Abstract

Power supply faces seasonal security risks due to the large seasonal volatility of renewable energy sources (RES) generation. Power systems with high shares of RES generation are more difficult to keep seasonal and daily/hourly supply adequacy at the same level. Therefore, this paper first addresses multi-temporal adequacy detail accounting for differences in RES output and timing of production, and demand. Then a planning approach is proposed for sizing short-term and seasonal energy storage accompanying with RES to achieve multi-temporal adequacy equilibrium.
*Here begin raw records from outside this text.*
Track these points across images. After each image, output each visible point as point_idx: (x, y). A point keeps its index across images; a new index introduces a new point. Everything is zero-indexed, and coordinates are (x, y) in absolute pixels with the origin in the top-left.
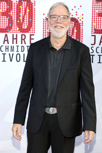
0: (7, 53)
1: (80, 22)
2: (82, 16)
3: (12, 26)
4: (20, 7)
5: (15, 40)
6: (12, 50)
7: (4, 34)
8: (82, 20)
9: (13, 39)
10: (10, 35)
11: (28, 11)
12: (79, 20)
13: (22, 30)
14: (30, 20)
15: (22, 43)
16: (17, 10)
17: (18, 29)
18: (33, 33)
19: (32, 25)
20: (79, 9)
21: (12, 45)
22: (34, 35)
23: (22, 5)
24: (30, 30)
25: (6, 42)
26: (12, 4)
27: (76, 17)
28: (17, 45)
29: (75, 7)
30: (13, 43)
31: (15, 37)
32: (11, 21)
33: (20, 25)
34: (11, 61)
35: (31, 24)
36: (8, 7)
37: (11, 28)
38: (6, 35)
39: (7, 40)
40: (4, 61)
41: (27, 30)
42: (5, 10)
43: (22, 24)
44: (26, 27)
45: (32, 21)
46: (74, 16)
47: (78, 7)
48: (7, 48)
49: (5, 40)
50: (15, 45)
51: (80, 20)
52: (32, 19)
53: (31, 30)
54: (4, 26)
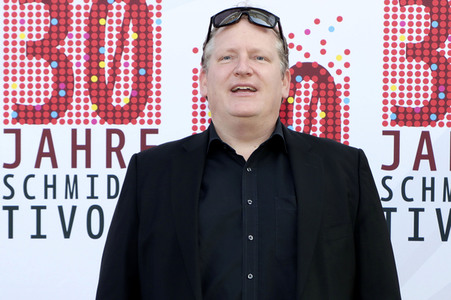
0: (52, 205)
1: (338, 80)
2: (347, 59)
3: (68, 97)
4: (102, 22)
5: (81, 154)
6: (72, 189)
7: (38, 129)
8: (346, 72)
9: (75, 147)
10: (61, 133)
11: (132, 36)
12: (332, 72)
13: (108, 113)
14: (142, 72)
15: (109, 165)
16: (89, 31)
17: (93, 108)
18: (154, 126)
19: (147, 90)
20: (331, 29)
21: (72, 173)
22: (155, 131)
23: (107, 13)
24: (140, 113)
25: (46, 161)
26: (68, 10)
27: (323, 62)
28: (91, 171)
29: (317, 21)
30: (74, 165)
31: (81, 141)
32: (64, 78)
33: (100, 93)
34: (67, 234)
35: (143, 90)
36: (55, 22)
37: (67, 105)
38: (47, 134)
39: (52, 154)
40: (39, 235)
41: (130, 114)
42: (43, 33)
43: (108, 90)
44: (125, 101)
45: (148, 75)
46: (316, 58)
47: (328, 20)
48: (50, 186)
49: (41, 154)
50: (81, 171)
51: (339, 72)
52: (148, 68)
53: (146, 111)
54: (39, 98)
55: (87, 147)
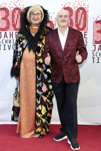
0: (7, 44)
3: (9, 27)
5: (11, 36)
6: (10, 42)
7: (4, 32)
9: (10, 35)
10: (8, 33)
13: (16, 29)
17: (13, 28)
25: (6, 37)
28: (13, 39)
31: (11, 34)
32: (8, 23)
38: (6, 33)
39: (6, 36)
40: (5, 49)
48: (6, 41)
49: (5, 36)
50: (11, 39)
54: (4, 27)
55: (12, 35)
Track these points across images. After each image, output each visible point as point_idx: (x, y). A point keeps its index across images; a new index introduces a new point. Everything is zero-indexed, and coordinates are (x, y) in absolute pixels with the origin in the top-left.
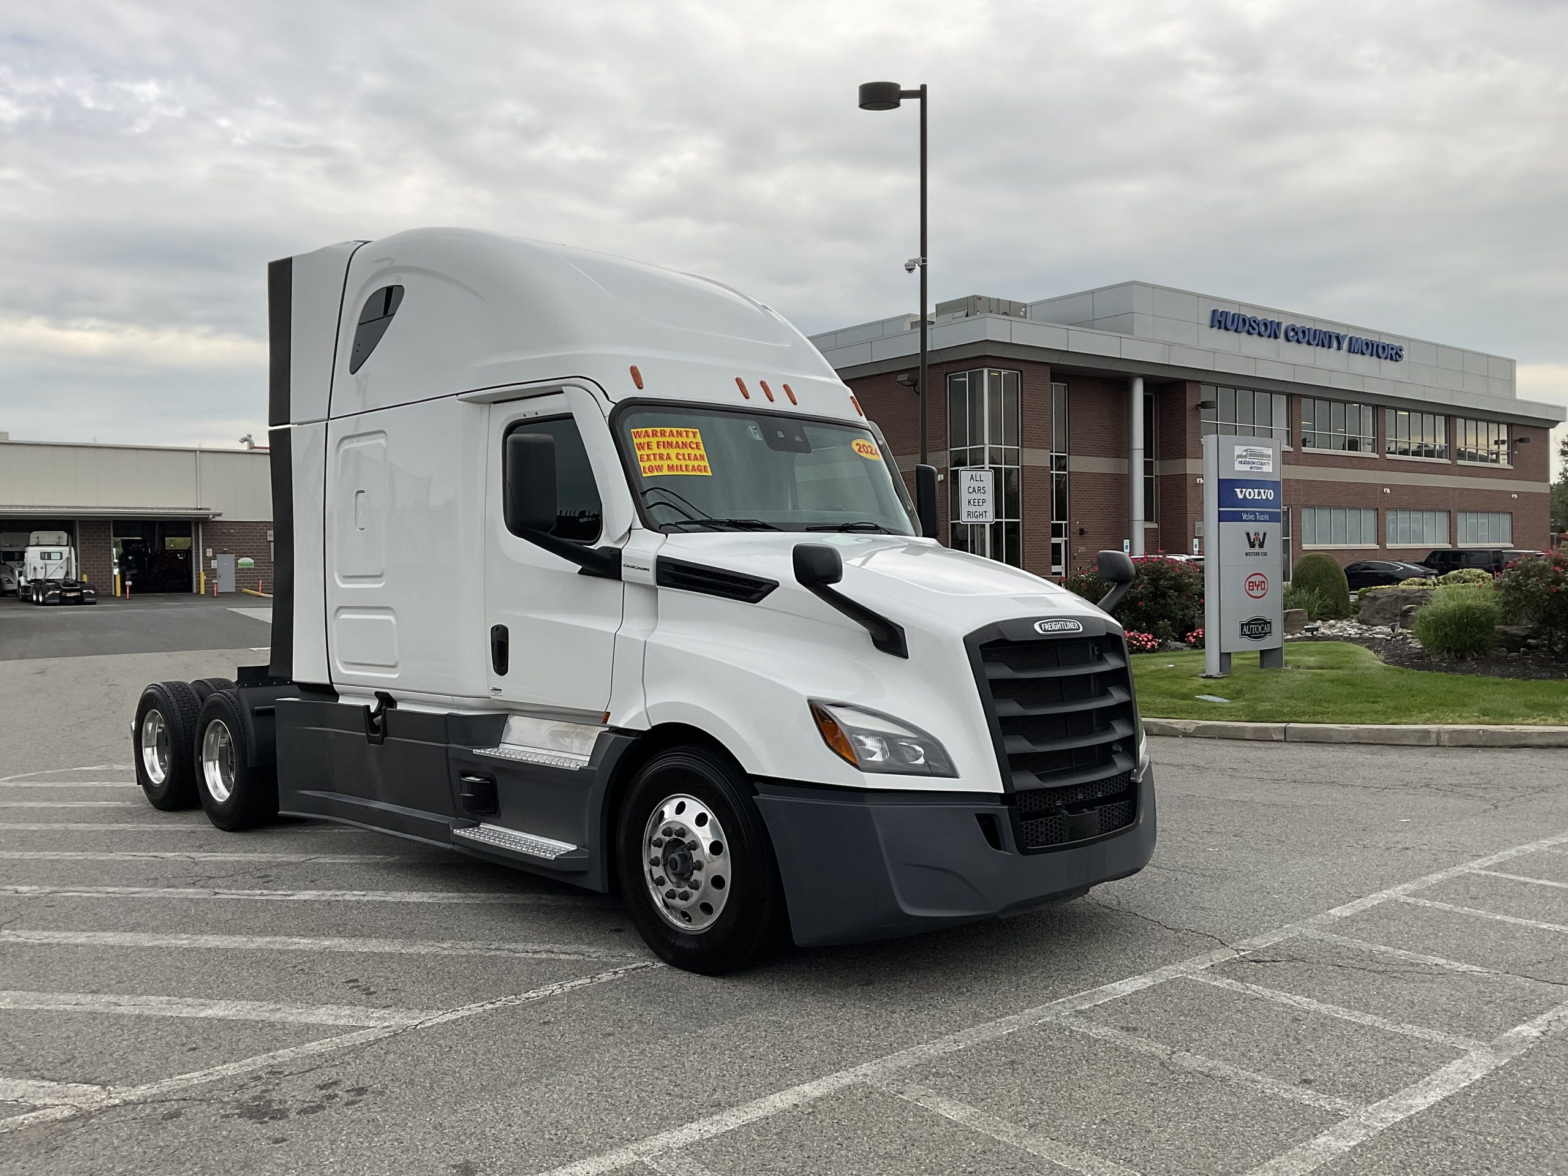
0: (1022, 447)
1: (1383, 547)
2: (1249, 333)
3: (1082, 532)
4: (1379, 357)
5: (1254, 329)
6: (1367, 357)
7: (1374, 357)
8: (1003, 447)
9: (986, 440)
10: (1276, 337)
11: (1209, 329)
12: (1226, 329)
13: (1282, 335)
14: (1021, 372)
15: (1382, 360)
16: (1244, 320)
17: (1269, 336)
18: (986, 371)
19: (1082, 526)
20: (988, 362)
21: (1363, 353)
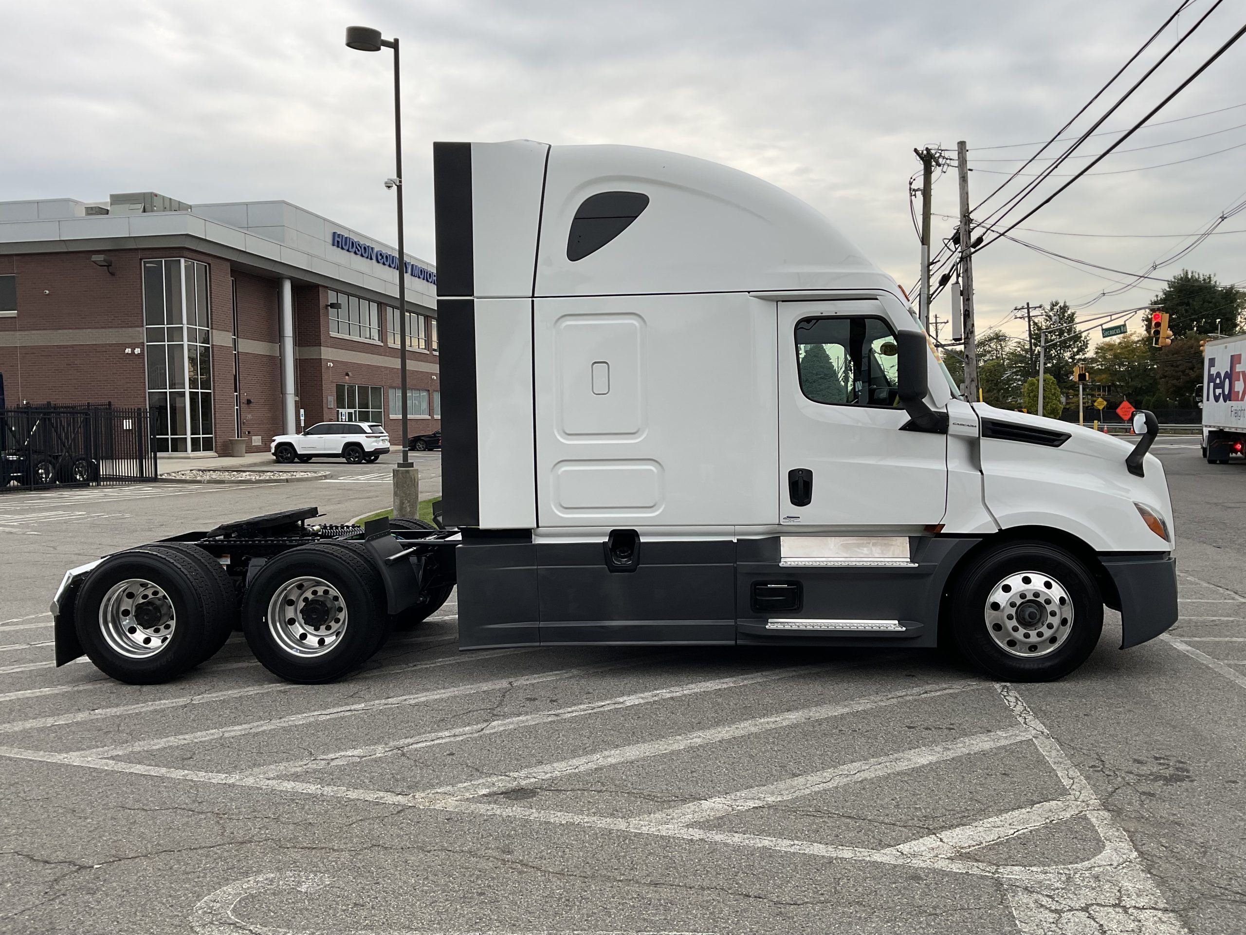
0: (212, 328)
1: (433, 417)
2: (355, 253)
3: (249, 402)
4: (428, 281)
5: (359, 250)
6: (421, 280)
7: (425, 281)
8: (198, 327)
9: (185, 321)
10: (371, 259)
11: (332, 247)
12: (342, 248)
13: (374, 258)
14: (209, 264)
15: (429, 284)
16: (353, 243)
17: (367, 258)
18: (182, 260)
19: (249, 398)
20: (186, 253)
21: (419, 277)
Unlike existing methods based on linking typical days or 8760-h simulations, the seasonal electricity adequacy constraints are captured by orderly clustering yearly net power curves, then the energy balance constraints are decoupled into long-term (i.e., seasonal) and short-term (i.e., hourly) energy balances. At the short-term scale, the robust optimization is used to address the uncertainty and randomness of wind and solar generation, in the same time realizing the coordination of short-term and seasonal energy storage. A modified column and constraint generation algorithm is used to solve the min-max-min model with binary variables. Finally, case studies are carried out on the Garver-6 system and the Northwest China Power Grid. The results demonstrate that the proposed planning method ensures multi-temporal scale adequacy equilibrium for high-RES power systems, and improving the planned system's economic performance.